こうなったら一緒にやるのは当然の流れだと思うんだけど……
「僕が歌うの? ほ、他の人を誘ってみるからさ、考え直さない?」
「普通に考えて、旭以外にいないでしょ?」
よっぽど人前で歌うのが嫌なのか頑なに拒否をし続ける。
私だって人前で弾くことになるなんて恥ずかしいのに……
同じような問答が繰り返されるのを見かねた龍司さんが口を開いた。
「もう観念しろよ、お前が言い出しっぺだろ? 男らしくないぞ」
旭はしばらく黙っていたが、意を決したのかようやく言葉を発した。
「わかった、やるよ! 僕に頼んだことを後悔しても知らないからな!」
もう完全に投げやりだった。
そんな姿を見て私と龍司さんは声を出して笑った。
「時間はほとんどないけど、少しだけみんなでやってみようよ。」
「曲はどうするんだ? 3人が知ってる曲じゃないと駄目だろ?」
旭が聴いている音楽は龍司さんの影響が大きいとちょっとした雑談の中で聞いた。
となれば私たちがやる曲はもう決まっている。
「私と旭が出会った時の曲をやりたいんですけど大丈夫ですか?」
その言葉に旭は龍司さんにあのバンドの曲なんだけどと耳打ちをする。
龍司さんは頷いてからギターを取り出した。
年季の入ったギターからはこれまでの努力が滲み出ているように感じられた。
「俺が合わせるからお前らは好きにやってくれ」
「あ、ありがとうございます! 下手っぴですけど頑張ります」
龍司さんは下手とかそんなの関係ないと言って少し笑う。
旭もその光景を見ながら微笑んでいた。
「じゃあ、始めよう。楓、楽しんでやろう!」
そこからは3曲続けて演奏したのだが、時間はあっという間だった。
緊張もあったのか普段よりも失敗が多かったけれど、初めてバンドらしいことができたのでとても多幸感を感じられた。

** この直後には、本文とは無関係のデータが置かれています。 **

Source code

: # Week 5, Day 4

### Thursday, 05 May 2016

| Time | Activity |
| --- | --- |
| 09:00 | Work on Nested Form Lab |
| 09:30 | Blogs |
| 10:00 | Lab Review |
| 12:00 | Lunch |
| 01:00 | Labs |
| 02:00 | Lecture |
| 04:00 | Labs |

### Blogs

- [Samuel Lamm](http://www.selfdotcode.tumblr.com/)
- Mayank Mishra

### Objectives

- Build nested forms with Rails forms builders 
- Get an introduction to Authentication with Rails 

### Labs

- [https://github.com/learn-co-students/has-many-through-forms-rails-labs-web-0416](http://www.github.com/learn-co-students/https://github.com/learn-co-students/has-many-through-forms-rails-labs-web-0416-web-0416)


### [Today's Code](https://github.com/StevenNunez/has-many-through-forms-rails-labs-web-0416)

「まぁ、良かったんじゃないか? 想像していたよりも弾けてた。旭は……お前はてんでダメだな」
「だから言ったじゃん! 僕の歌が下手なのは龍司が悪い!」
そんなわけないだろと言いながら龍司さんは適当にあしらう。
その後、私にちょっとしたアドバイスをしてくれた。
「もうそろそろ、戻るぞ」
「わかった、龍司は先に行ってて」
やりとりが終わると先に龍司さんは帰っていった。
残った旭と目が合う。
「迷惑じゃなかった? 僕が勝手に色々としちゃったけど……」
その声色からは本当にこれで良かったのかという迷いのようなものが感じとられた。
「何言ってるの? 私はとても嬉しかったよ!」
「そう? それなら良かったよ!」
そこでようやく旭に笑顔が戻った。
出会ってからそこまで時間は経っていないけれど、笑顔の方がらしさがあると思う。
「私、明日だけだとしても夢が叶うんだから本当に…… ありがとう!」
「僕も誰かの中ためになれてとても嬉しいよ!」
2人の間にしばし沈黙が流れる。
そこには気まずさなどはなく、ただただ心地の良い時間だった。
「じゃあね、明日は目一杯楽しもう!」
私は旭の言葉にうんと大きく頷いて見せた。
明日はどんな1日になるのだろうかと楽しみにしながら、2人は別々の道に別れて歩いた。